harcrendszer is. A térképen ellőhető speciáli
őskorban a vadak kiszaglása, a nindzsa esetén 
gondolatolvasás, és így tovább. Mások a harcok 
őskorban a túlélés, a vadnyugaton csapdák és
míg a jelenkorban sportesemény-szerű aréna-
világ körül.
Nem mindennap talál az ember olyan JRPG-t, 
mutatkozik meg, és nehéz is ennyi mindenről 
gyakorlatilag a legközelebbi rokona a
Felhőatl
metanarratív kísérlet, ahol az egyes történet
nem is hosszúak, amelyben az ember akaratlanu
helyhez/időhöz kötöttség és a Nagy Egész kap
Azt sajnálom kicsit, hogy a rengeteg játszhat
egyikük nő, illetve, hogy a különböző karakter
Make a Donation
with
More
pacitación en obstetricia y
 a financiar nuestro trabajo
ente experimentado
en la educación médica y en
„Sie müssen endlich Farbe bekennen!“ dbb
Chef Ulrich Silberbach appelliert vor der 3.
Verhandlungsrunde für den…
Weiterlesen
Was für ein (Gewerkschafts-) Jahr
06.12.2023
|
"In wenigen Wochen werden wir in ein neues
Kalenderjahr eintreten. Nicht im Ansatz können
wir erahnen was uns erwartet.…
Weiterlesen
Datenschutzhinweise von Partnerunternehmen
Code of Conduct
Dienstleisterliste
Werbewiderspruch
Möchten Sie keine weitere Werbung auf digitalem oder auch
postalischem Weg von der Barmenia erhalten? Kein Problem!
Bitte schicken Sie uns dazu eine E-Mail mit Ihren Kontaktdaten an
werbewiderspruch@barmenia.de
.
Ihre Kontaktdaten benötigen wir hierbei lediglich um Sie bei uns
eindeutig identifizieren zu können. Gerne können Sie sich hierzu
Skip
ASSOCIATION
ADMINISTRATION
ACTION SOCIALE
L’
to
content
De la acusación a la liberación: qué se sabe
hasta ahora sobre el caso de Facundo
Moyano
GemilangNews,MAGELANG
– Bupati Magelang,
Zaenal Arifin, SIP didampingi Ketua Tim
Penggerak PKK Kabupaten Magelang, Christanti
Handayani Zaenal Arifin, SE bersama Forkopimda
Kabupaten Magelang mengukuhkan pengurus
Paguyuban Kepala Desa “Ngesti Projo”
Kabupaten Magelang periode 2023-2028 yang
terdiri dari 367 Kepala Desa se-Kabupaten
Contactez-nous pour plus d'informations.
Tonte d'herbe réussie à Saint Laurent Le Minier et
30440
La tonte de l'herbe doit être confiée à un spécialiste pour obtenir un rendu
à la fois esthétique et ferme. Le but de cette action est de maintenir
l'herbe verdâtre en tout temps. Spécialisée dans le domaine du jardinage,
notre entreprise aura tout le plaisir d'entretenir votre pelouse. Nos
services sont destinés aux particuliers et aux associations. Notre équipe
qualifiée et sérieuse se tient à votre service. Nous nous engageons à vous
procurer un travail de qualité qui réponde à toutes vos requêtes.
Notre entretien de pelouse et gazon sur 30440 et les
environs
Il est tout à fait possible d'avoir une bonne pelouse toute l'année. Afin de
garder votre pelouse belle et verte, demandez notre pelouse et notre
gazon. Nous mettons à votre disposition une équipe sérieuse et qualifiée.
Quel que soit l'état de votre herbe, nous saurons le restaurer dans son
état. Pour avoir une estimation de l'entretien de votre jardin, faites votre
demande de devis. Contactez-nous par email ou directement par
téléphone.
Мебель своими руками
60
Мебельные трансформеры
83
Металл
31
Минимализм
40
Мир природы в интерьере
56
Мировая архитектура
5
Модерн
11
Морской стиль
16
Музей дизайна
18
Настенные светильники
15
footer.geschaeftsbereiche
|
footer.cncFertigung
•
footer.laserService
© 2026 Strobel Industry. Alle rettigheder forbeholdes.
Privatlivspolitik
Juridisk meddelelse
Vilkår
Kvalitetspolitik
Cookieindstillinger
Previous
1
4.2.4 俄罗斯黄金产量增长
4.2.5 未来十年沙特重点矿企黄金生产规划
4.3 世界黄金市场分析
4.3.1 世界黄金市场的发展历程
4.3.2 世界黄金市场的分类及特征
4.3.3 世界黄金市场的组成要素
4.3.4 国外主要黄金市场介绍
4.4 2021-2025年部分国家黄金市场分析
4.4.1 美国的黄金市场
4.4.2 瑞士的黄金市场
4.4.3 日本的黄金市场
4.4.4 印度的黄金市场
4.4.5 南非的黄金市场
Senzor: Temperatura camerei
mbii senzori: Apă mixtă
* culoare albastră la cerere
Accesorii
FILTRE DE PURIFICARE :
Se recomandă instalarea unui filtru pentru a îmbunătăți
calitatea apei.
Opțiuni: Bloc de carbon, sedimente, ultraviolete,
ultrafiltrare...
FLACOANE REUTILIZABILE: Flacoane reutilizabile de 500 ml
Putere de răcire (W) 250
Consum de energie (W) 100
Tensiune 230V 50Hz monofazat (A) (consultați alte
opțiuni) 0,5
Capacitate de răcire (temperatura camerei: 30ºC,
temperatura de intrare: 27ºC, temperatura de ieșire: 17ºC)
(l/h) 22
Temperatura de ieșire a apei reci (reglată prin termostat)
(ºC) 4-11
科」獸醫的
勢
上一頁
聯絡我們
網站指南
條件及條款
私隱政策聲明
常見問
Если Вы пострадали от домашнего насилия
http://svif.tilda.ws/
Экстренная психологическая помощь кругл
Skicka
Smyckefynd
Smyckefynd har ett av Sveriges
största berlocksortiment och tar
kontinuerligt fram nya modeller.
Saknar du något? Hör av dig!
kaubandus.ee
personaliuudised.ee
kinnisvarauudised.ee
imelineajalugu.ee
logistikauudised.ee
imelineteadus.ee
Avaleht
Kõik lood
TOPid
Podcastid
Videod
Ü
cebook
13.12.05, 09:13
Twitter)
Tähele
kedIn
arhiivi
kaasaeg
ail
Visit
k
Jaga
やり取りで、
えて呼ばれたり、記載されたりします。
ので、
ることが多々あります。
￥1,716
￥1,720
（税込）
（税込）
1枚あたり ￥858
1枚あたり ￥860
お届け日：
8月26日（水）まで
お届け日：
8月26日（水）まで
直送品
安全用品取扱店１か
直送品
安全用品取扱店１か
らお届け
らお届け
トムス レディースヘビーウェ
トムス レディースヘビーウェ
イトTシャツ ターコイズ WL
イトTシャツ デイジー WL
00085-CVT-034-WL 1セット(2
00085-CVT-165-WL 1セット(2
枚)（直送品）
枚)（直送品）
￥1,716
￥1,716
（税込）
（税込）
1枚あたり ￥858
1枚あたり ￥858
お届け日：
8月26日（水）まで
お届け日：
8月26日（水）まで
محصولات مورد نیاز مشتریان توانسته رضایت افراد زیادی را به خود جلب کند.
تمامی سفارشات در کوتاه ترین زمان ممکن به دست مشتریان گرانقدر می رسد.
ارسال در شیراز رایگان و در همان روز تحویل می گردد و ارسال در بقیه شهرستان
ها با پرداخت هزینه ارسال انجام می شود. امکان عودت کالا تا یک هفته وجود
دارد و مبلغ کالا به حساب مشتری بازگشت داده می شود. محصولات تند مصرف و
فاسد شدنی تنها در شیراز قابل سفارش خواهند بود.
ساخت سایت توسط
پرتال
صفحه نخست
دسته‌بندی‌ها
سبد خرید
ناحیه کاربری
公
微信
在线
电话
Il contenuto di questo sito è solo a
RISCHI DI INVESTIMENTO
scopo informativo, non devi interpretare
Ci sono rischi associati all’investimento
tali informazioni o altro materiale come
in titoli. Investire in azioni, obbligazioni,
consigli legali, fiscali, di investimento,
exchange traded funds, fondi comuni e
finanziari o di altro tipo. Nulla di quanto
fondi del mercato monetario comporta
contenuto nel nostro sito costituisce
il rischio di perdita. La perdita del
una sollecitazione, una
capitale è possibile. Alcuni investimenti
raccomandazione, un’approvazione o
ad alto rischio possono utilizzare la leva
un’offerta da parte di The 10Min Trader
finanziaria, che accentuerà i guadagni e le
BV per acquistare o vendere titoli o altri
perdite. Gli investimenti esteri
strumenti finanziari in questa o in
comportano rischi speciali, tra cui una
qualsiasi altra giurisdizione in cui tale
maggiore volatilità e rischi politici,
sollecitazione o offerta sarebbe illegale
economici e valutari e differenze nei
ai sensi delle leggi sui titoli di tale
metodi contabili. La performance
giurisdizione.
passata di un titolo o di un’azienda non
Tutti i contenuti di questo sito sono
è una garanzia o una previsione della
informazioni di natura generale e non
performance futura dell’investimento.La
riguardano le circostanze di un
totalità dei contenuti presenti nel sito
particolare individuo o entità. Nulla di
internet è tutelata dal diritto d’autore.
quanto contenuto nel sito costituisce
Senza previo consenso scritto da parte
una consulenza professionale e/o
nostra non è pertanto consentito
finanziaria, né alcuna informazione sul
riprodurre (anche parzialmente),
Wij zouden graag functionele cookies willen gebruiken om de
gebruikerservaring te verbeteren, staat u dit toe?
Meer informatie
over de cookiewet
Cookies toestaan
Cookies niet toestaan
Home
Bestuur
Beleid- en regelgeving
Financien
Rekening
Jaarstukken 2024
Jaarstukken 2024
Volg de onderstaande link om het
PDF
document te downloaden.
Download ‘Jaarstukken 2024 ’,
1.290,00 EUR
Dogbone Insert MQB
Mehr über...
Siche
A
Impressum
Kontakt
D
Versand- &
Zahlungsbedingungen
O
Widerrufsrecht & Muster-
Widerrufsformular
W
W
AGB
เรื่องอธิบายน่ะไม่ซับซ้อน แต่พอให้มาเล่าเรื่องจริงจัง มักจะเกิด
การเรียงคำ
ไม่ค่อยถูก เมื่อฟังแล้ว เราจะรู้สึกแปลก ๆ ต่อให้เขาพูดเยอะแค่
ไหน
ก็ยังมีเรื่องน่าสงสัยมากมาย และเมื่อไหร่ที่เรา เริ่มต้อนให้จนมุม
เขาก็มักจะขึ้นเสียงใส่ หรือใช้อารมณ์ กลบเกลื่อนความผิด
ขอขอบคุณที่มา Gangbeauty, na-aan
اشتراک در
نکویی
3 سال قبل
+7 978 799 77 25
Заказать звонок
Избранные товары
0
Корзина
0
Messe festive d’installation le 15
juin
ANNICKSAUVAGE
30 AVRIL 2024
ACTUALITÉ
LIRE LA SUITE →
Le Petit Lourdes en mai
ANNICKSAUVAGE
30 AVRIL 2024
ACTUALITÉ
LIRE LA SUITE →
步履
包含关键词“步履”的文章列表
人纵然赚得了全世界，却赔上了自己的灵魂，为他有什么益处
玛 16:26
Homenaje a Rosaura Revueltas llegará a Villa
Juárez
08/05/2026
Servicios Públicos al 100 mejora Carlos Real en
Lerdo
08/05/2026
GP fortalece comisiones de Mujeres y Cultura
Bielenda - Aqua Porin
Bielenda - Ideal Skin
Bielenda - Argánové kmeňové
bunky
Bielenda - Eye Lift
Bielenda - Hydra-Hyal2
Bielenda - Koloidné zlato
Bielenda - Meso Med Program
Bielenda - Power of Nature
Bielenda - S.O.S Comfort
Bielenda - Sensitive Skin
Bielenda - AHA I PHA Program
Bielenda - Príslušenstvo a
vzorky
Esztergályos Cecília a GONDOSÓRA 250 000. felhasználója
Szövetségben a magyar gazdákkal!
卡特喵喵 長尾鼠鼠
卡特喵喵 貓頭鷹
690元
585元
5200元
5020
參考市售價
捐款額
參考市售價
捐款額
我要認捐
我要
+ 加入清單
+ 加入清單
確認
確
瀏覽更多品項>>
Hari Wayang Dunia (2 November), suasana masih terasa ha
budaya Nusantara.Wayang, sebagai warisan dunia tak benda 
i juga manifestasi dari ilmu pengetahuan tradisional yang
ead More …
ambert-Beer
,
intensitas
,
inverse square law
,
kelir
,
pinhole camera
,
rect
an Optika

The task: Take the lines from the first line of the listing to the line containing "in ein neues". Please print them exactly, ends included, with nothing else.

Exercise response:
harcrendszer is. A térképen ellőhető speciáli
őskorban a vadak kiszaglása, a nindzsa esetén 
gondolatolvasás, és így tovább. Mások a harcok 
őskorban a túlélés, a vadnyugaton csapdák és
míg a jelenkorban sportesemény-szerű aréna-
világ körül.
Nem mindennap talál az ember olyan JRPG-t, 
mutatkozik meg, és nehéz is ennyi mindenről 
gyakorlatilag a legközelebbi rokona a
Felhőatl
metanarratív kísérlet, ahol az egyes történet
nem is hosszúak, amelyben az ember akaratlanu
helyhez/időhöz kötöttség és a Nagy Egész kap
Azt sajnálom kicsit, hogy a rengeteg játszhat
egyikük nő, illetve, hogy a különböző karakter
Make a Donation
with
More
pacitación en obstetricia y
 a financiar nuestro trabajo
ente experimentado
en la educación médica y en
„Sie müssen endlich Farbe bekennen!“ dbb
Chef Ulrich Silberbach appelliert vor der 3.
Verhandlungsrunde für den…
Weiterlesen
Was für ein (Gewerkschafts-) Jahr
06.12.2023
|
"In wenigen Wochen werden wir in ein neues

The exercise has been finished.